First, China should remain committed to multilateralism and globalization. Inside the country, there are some voices advocating all-around confrontation as a way to settle problems with the U.S. These voices should be prevented from becoming mainstream discourse. The trade war is a test of China’s ability to adapt to the changes and upgrading that are happening in the process of globalization. Difficulties may arise for China in its development but that will not be the final result. China can adopt a pragmatic approach, under which it can fight what should be fought against, reform what should be reformed and go into negotiations where negotiations are needed. So long as China does not respond in a tit-for-tat manner to every Cold War-style provocative move taken by the U.S., there will not be all-around confrontation. This is not a policy of appeasement but rather one of strategic confidence and patience.

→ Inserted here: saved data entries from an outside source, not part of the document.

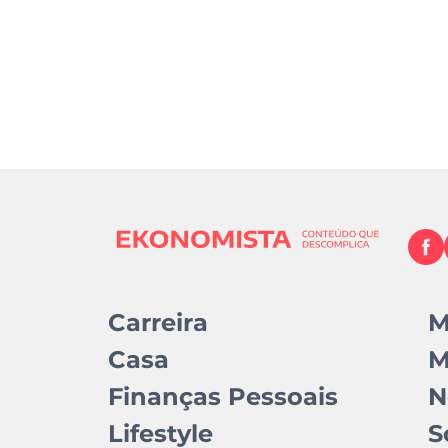
Carreira
M
Casa
M
Finanças Pessoais
N
Lifestyle
S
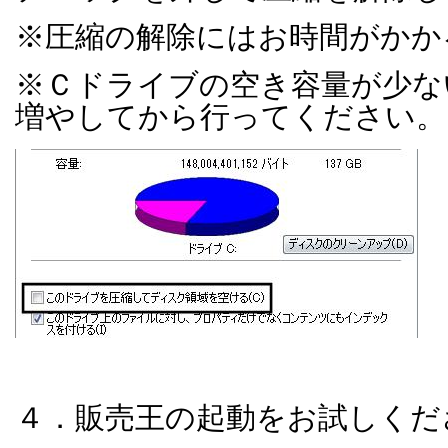
※圧縮の解除にはお時間がかか
※Ｃドライブの空き容量が少な
増やしてから行ってください。
４．販売王の起動をお試しくだ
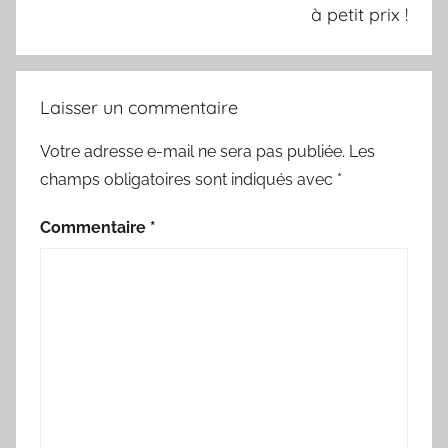
à petit prix !
Laisser un commentaire
Votre adresse e-mail ne sera pas publiée.
Les
champs obligatoires sont indiqués avec
*
Commentaire
*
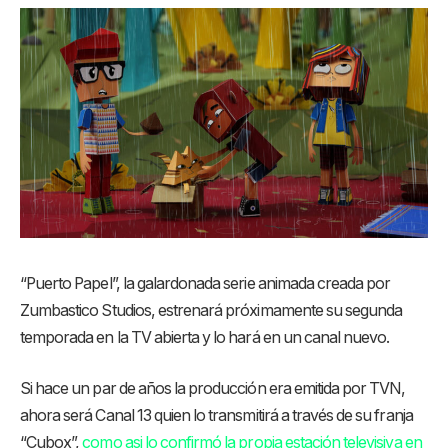
“Puerto Papel”, la galardonada serie animada creada por
Zumbastico Studios, estrenará próximamente su segunda
temporada en la TV abierta y lo hará en un canal nuevo.
Si hace un par de años la producción era emitida por TVN,
ahora será Canal 13 quien lo transmitirá a través de su franja
“Cubox”,
como asi lo confirmó la propia estación televisiva en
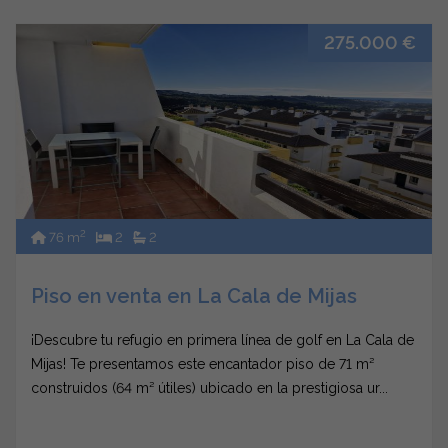
275.000 €
2
76 m
2
2
Piso en venta en La Cala de Mijas
¡Descubre tu refugio en primera línea de golf en La Cala de
Mijas! Te presentamos este encantador piso de 71 m²
construidos (64 m² útiles) ubicado en la prestigiosa ur...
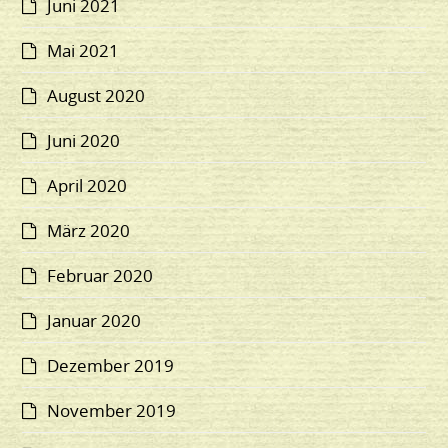
Juni 2021
Mai 2021
August 2020
Juni 2020
April 2020
März 2020
Februar 2020
Januar 2020
Dezember 2019
November 2019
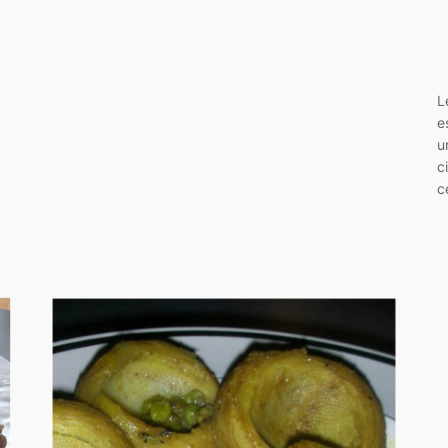
L
e
u
c
c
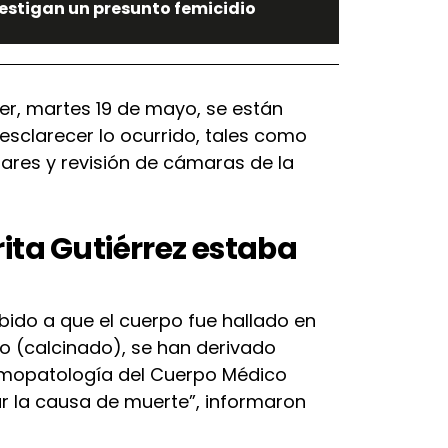
vestigan un presunto femicidio
yer, martes 19 de mayo, se están
sclarecer lo ocurrido, tales como
iares y revisión de cámaras de la
ita Gutiérrez estaba
bido a que el cuerpo fue hallado en
o (calcinado), se han derivado
omopatología del Cuerpo Médico
ar la causa de muerte”, informaron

Second, China should expand economic cooperation with other countries and push for Asian economic integration. In this way, it can prevent the international environment from becoming favorable for the birth of an all-around confrontation with the U.S. By strengthening economic and technological cooperation with Europe, Japan and other developed economies, China can lessen its reliance on the U.S. and develop a more balanced structure of foreign economic relations. Meanwhile, this will also generate a sense of urgency in the U.S., if it sees that it could lose the Chinese market. That, in turn, could result in some changes in America’s domestic discussions about what to make of China.

Though progress has been made in the process of Asian economic integration, there is still great potential to be tapped. For instance, the three major economies in East Asia – China, Japan and the Republic of Korea – have yet to sign the long-talked-about free trade agreement. So long as China persists in the principle of free trade, and given the comparative advantages it currently enjoys, European and Asian countries would not likely respond positively to a U.S. suggestion to establish a COCOM-style multilateral mechanism to isolate China, even if Washington would really like one.